- [WHAT YOU SHOULD DO] Transcribe the records below exactly, from their first line through the line containing "low-grade adenocarcinoma tissue". Omit every line after it.

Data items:
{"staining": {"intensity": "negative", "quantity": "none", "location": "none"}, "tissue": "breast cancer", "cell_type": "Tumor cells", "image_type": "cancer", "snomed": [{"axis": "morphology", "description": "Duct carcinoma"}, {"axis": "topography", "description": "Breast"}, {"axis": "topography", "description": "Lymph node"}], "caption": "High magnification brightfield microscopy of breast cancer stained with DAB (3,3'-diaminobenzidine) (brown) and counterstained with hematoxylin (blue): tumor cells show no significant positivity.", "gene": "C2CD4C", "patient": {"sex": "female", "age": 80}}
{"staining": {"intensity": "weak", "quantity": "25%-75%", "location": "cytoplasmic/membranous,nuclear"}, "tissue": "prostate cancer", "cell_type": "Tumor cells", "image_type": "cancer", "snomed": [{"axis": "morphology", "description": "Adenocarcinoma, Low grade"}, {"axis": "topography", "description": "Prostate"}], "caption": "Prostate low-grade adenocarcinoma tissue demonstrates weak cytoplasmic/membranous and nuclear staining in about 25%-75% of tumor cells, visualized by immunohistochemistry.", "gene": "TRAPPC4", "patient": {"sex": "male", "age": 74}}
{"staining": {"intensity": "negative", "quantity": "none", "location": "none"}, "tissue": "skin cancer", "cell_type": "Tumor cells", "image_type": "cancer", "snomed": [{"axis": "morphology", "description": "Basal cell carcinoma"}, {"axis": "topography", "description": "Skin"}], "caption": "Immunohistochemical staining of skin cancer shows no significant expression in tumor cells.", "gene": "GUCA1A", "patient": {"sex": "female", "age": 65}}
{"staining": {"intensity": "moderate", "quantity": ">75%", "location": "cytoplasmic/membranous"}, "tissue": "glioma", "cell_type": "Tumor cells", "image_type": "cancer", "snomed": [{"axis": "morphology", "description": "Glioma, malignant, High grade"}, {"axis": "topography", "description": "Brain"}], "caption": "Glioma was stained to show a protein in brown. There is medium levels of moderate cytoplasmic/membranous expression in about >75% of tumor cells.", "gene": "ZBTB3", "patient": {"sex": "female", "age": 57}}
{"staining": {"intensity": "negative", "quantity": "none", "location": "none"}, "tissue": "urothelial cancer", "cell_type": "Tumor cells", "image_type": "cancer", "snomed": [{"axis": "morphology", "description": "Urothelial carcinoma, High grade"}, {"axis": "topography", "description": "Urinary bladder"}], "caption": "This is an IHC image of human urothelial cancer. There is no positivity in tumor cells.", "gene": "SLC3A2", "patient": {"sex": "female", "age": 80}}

- [WRITTEN ANSWER]
{"staining": {"intensity": "negative", "quantity": "none", "location": "none"}, "tissue": "breast cancer", "cell_type": "Tumor cells", "image_type": "cancer", "snomed": [{"axis": "morphology", "description": "Duct carcinoma"}, {"axis": "topography", "description": "Breast"}, {"axis": "topography", "description": "Lymph node"}], "caption": "High magnification brightfield microscopy of breast cancer stained with DAB (3,3'-diaminobenzidine) (brown) and counterstained with hematoxylin (blue): tumor cells show no significant positivity.", "gene": "C2CD4C", "patient": {"sex": "female", "age": 80}}
{"staining": {"intensity": "weak", "quantity": "25%-75%", "location": "cytoplasmic/membranous,nuclear"}, "tissue": "prostate cancer", "cell_type": "Tumor cells", "image_type": "cancer", "snomed": [{"axis": "morphology", "description": "Adenocarcinoma, Low grade"}, {"axis": "topography", "description": "Prostate"}], "caption": "Prostate low-grade adenocarcinoma tissue demonstrates weak cytoplasmic/membranous and nuclear staining in about 25%-75% of tumor cells, visualized by immunohistochemistry.", "gene": "TRAPPC4", "patient": {"sex": "male", "age": 74}}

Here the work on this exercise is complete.